*** Opening of Provided material ***

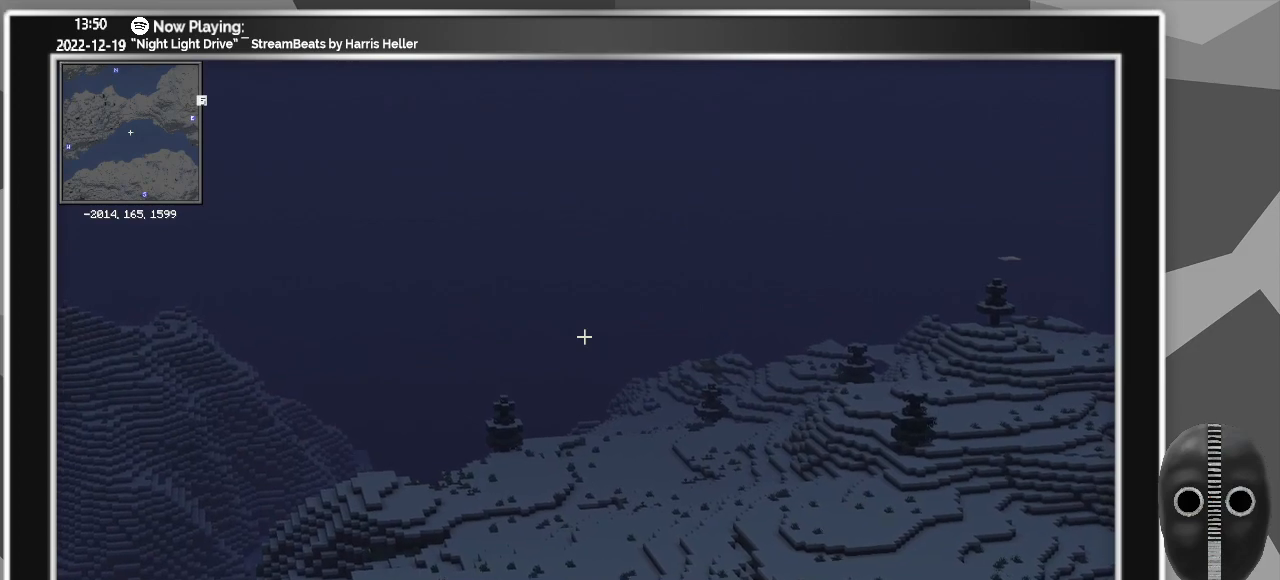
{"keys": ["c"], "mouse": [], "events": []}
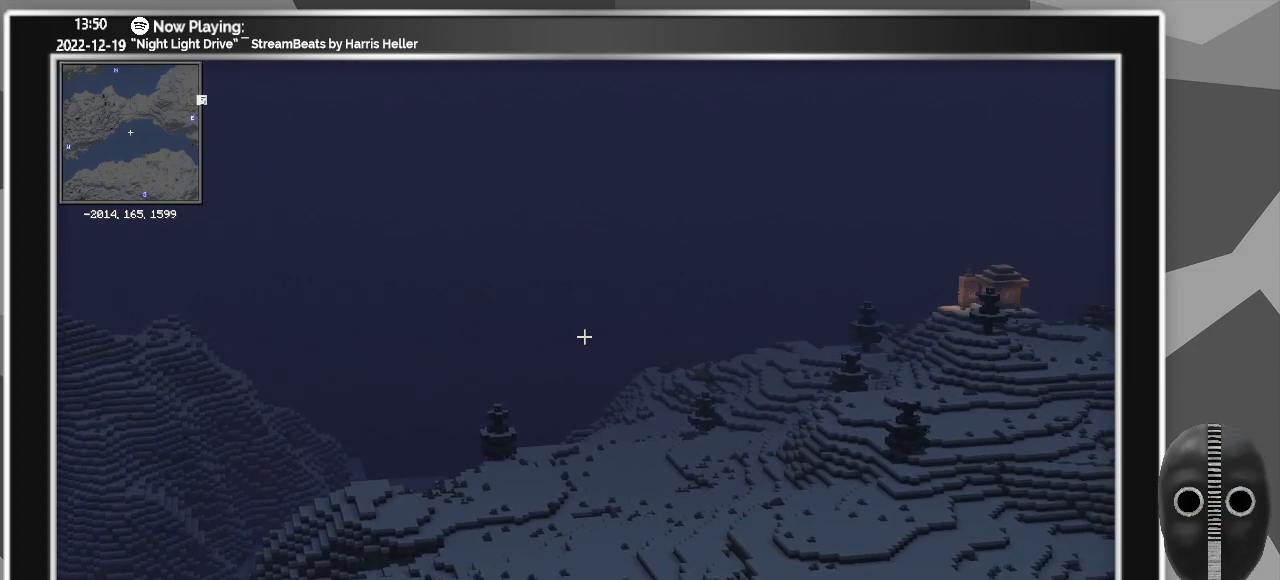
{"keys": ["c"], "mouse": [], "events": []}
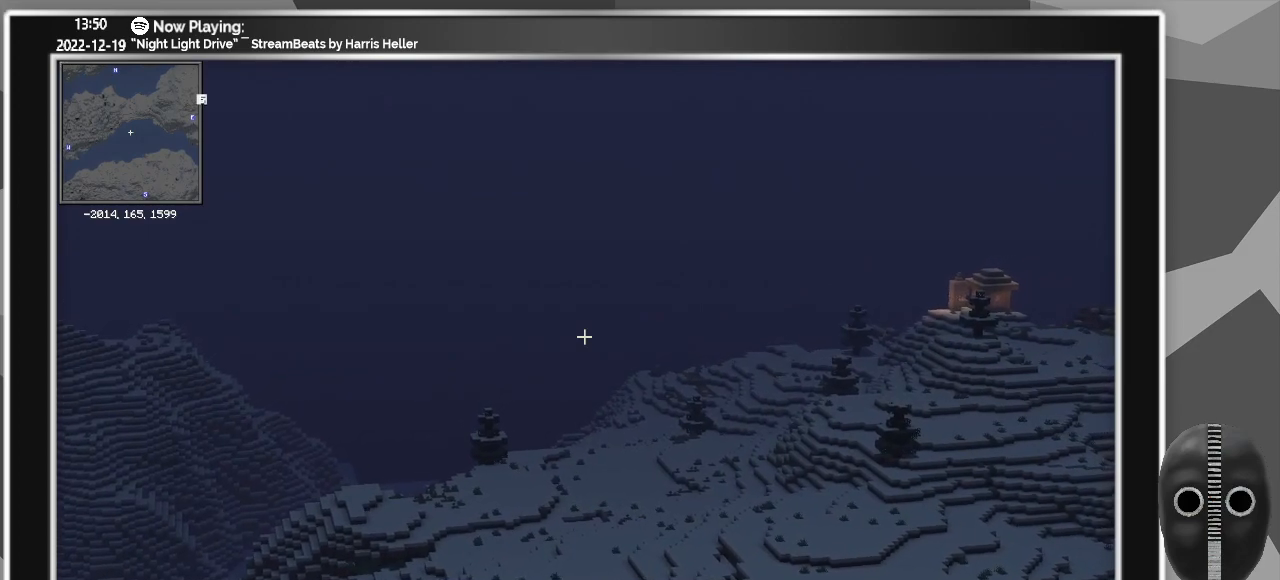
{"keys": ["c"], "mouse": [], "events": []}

*** Close of Provided material ***

▸ What you are asked to do:
Repeat the material verbatim but without any of its pictures.

▸ Written response:
{"keys": ["c"], "mouse": [], "events": []}
{"keys": ["c"], "mouse": [], "events": []}
{"keys": ["c"], "mouse": [], "events": []}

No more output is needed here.